DOCUMENT EXCERPT ::
== Segment start ==

# Castor Wax Lip Balm?



## alwayssomething (Dec 7, 2010)

Has anyone here successfully made lip balm using castor wax, and no other type of wax? I used to use a combination of candelilla and soy which worked ok, but I switched to castor because it seemed harder than soy and I like that it's white and not yellow like candelilla. However after experimenting with numerous ratios, I find that the lip balms are coming out grainy, mushy and dry. 

I'm switching back to candelilla (probably just omitting the soy), but I have all this castor wax now and I'm not sure if I can use it.


----------



## Catmehndi (Dec 7, 2010)

I don't know about castor - you could test it and let everyone know how it turned out.
Most recipes I've seen used beeswax (though some don't like that it's not vegan...)

You may also want to play with Carnauba wax: it's great to add some gloss to your lip products.


----------



## alwayssomething (Dec 7, 2010)

I'm vegan so I don't use any beeswax.

I tried out the castor wax at several ratios and it just wasn't working out. My two options with this wax are grainy-and-firm or smooth-and-liquidy -- no middle ground. It's about the same experience I had trying to use soy wax... it just isn't hard enough. I think it will be nice to add a little bit of castor wax to my recipe though because it has great staying power -- this stuff is on my lips for hours - but my main wax will be candelilla. I've already put the order in for it. I'm going back to the old ways. I found something that works fine so I'm going to stop experimenting with different textures for a while.


----------



## alwayssomething (Dec 7, 2010)

Catmehndi said:
			
		

> You may also want to play with Carnauba wax: it's great to add some gloss to your lip products.



I actually prefer low-gloss lip balms. Personally I like this better, but I also have a few male customers who don't want glossy lips.


----------

== Segment end ==

DATA PROVIDED ::
== Segment start ==

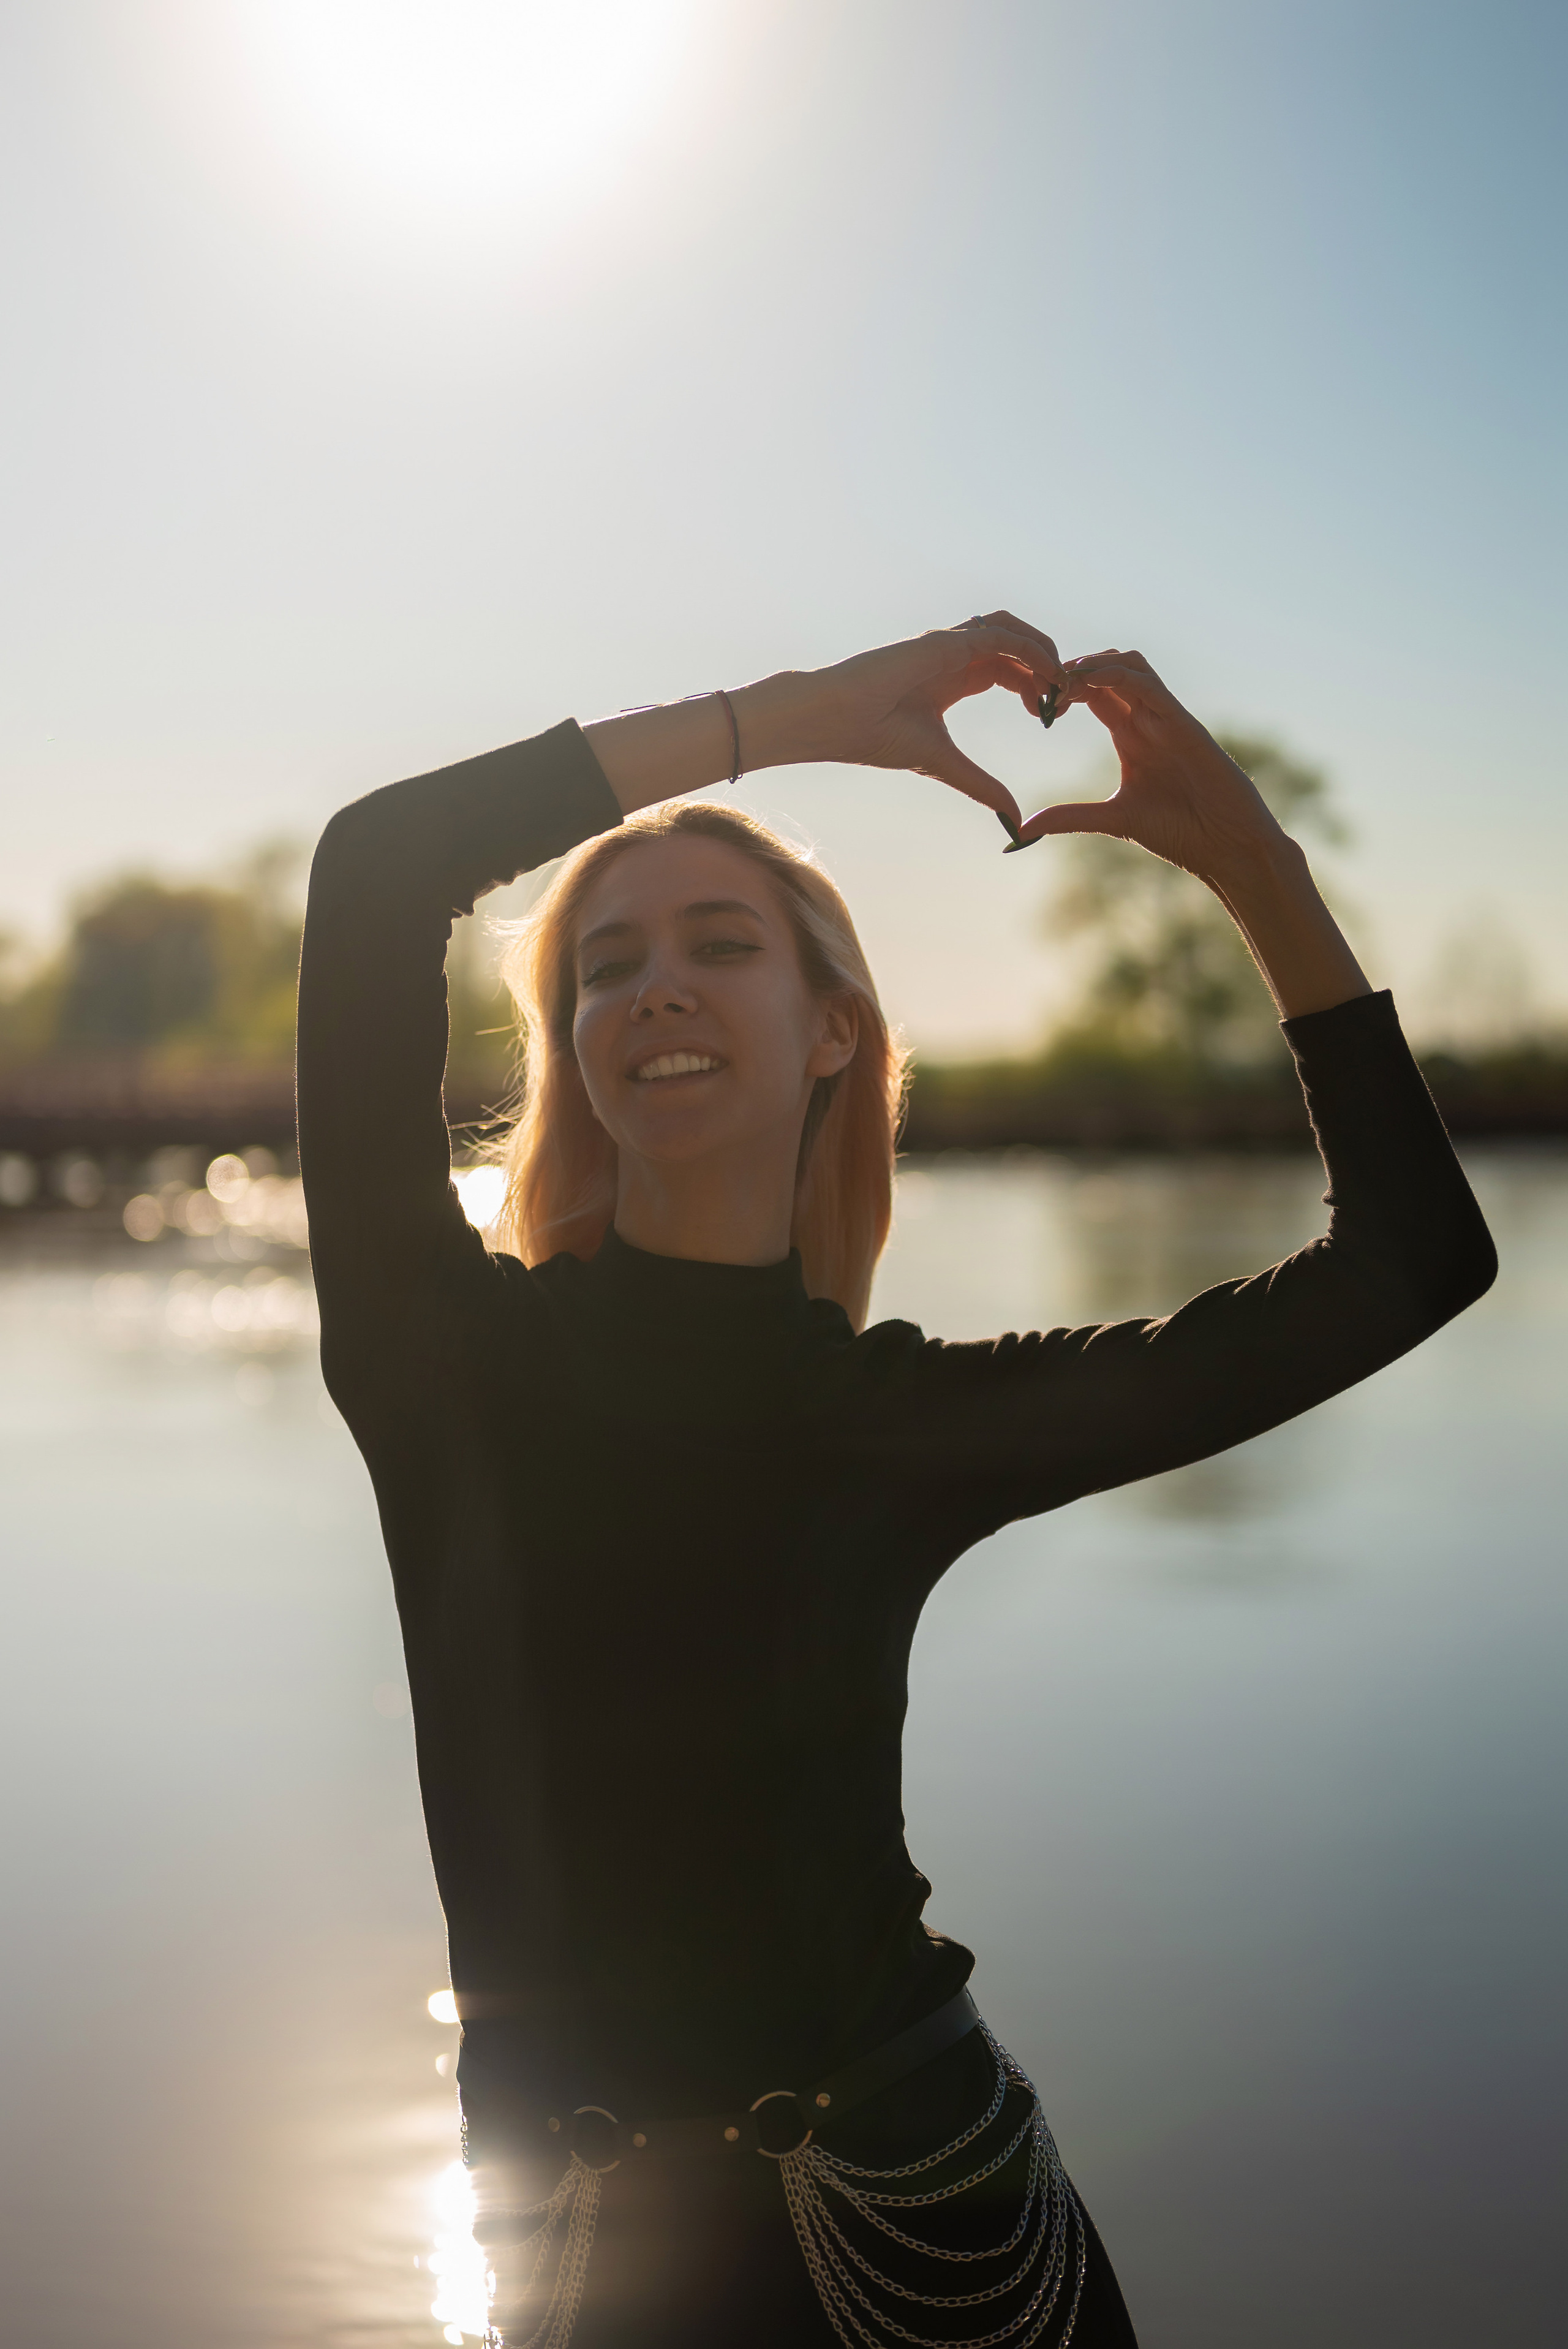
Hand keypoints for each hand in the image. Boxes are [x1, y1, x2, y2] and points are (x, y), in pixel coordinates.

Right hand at [794, 612, 1065, 834]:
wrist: (835, 719)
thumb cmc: (875, 737)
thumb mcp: (943, 764)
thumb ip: (981, 785)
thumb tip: (1014, 817)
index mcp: (953, 678)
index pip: (1008, 670)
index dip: (1035, 688)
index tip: (1050, 717)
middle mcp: (954, 655)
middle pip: (1016, 647)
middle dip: (1047, 670)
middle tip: (1063, 702)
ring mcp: (948, 643)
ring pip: (1011, 629)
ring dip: (1042, 650)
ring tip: (1060, 682)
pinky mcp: (944, 641)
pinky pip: (998, 633)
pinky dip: (1028, 647)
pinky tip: (1046, 673)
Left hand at [1017, 649, 1370, 1017]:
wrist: (1227, 845)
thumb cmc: (1181, 832)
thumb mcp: (1113, 820)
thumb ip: (1070, 816)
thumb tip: (1023, 828)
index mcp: (1130, 735)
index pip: (1092, 694)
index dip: (1062, 690)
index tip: (1034, 704)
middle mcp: (1147, 719)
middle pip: (1106, 670)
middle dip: (1071, 671)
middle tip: (1041, 686)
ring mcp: (1166, 717)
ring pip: (1128, 665)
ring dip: (1092, 664)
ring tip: (1061, 679)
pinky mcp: (1183, 722)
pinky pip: (1149, 684)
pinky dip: (1116, 675)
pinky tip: (1087, 683)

== Segment end ==

TASK PROMPT :: Reproduce the passage of the lip balm thread that begins with the words "I don't know" and ends after "it's not vegan...)", swapping "beeswax" for "candelilla wax".

EXERCISE SOLUTION ::
I don't know about castor - you could test it and let everyone know how it turned out.
Most recipes I've seen used candelilla wax (though some don't like that it's not vegan...)